Inside the O’briens. Finished 9-21-18, 3.5/5, fiction, pub. 2015
Unabridged audio read by Skip Sudduth. 9 discs.
Joe O’Brien is a forty-four-year-old police officer from the Irish Catholic neighborhood of Charlestown, Massachusetts. A devoted husband, proud father of four children in their twenties, and respected officer, Joe begins experiencing bouts of disorganized thinking, uncharacteristic temper outbursts, and strange, involuntary movements. He initially attributes these episodes to the stress of his job, but as these symptoms worsen, he agrees to see a neurologist and is handed a diagnosis that will change his and his family’s lives forever: Huntington’s Disease.
Huntington’s is a lethal neurodegenerative disease with no treatment and no cure. Each of Joe’s four children has a 50 percent chance of inheriting their father’s disease, and a simple blood test can reveal their genetic fate. While watching her potential future in her father’s escalating symptoms, twenty-one-year-old daughter Katie struggles with the questions this test imposes on her young adult life. Does she want to know? What if she’s gene positive? Can she live with the constant anxiety of not knowing?
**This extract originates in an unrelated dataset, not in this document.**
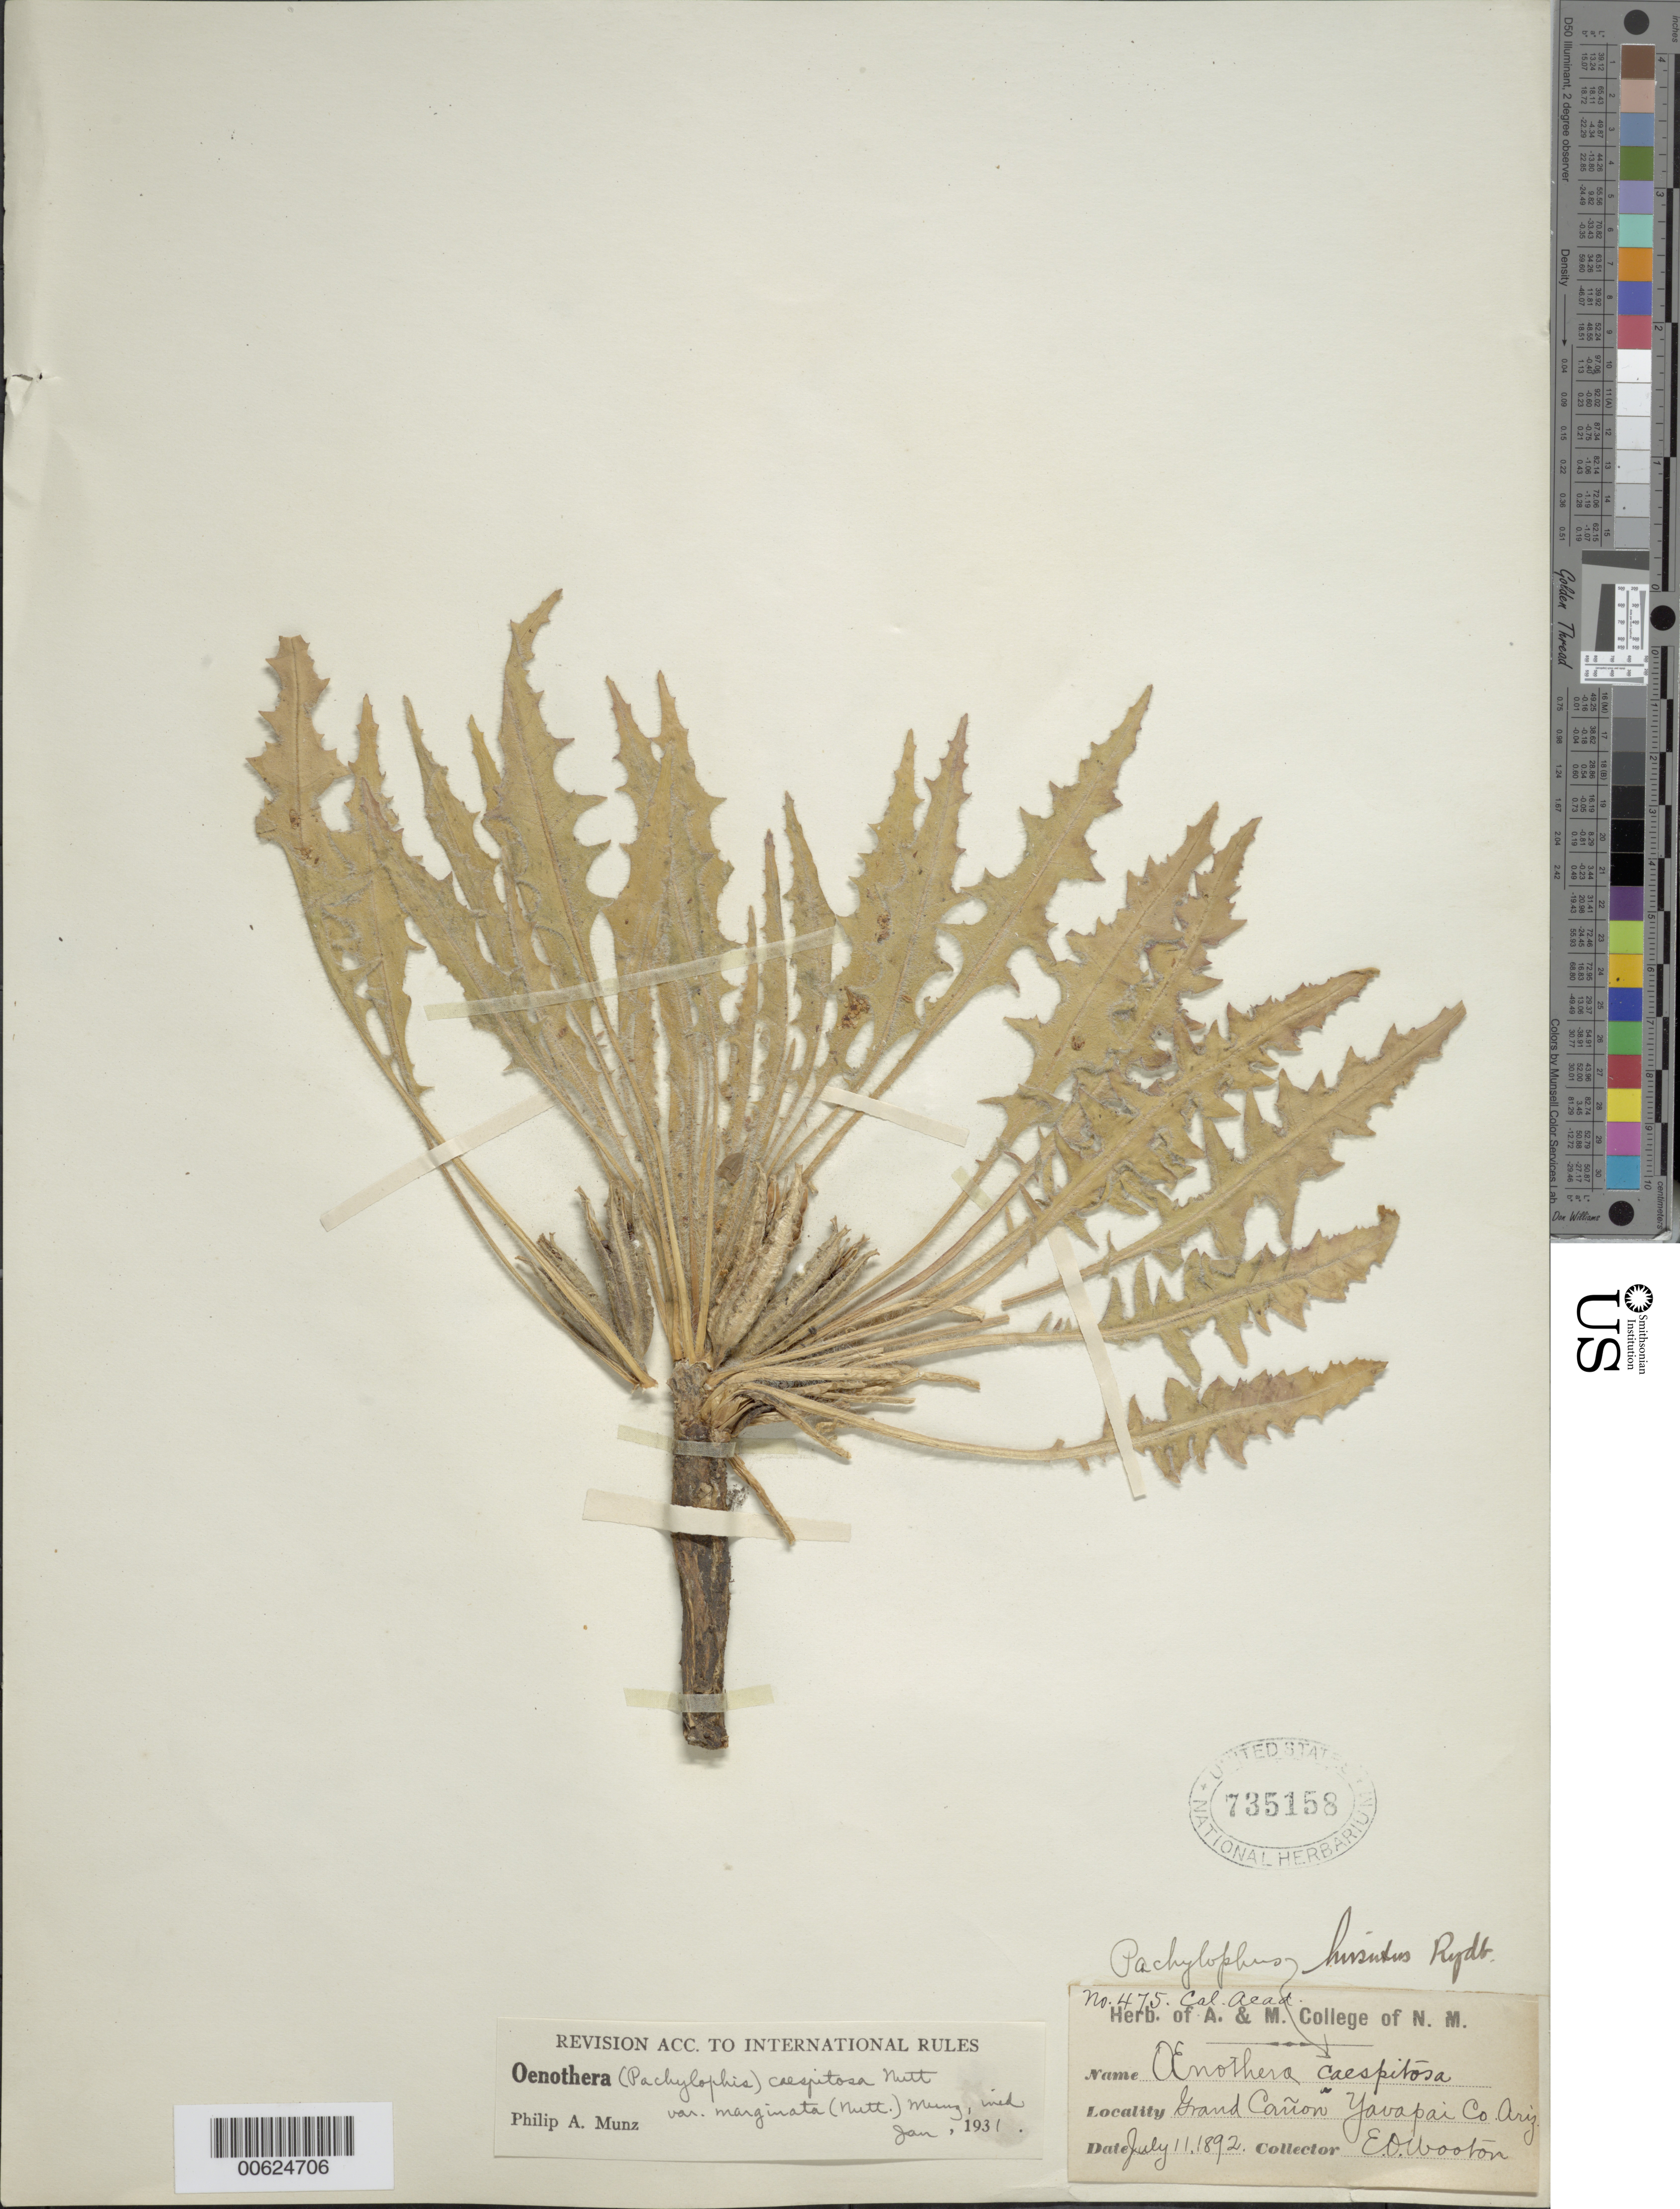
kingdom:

As Joe’s symptoms worsen and he’s eventually stripped of his badge and more, Joe struggles to maintain hope and a sense of purpose, while Katie and her siblings must find the courage to either live a life “at risk” or learn their fate. from Goodreads
This grabbed me from the get go. I’m a mom in my 40’s and can’t even imagine the horror of not only Joe but of his wife as they wait to find out what becomes of their children and grandchildren. I learned a lot about Huntington’s disease and the book was excellent in the way that it showed how it impacted the whole family, and it was a big brood! The story flitted between Joe and his youngest daughter Katie and while I liked both of those storylines I would have liked to have heard a bit more from the other kids and their stories, especially about the troubled brother. As much as I liked the book it was a downer and I hated the end. I’m sure others are fine with it, but it felt like a cop out to me.
Lisa Genova is gifted at taking a medical diagnosis and compelling us to read, even when it’s hard. I loved Still Alice, but didn’t love this one as much. But Joe has stuck with me and it’s been two months so that’s saying something.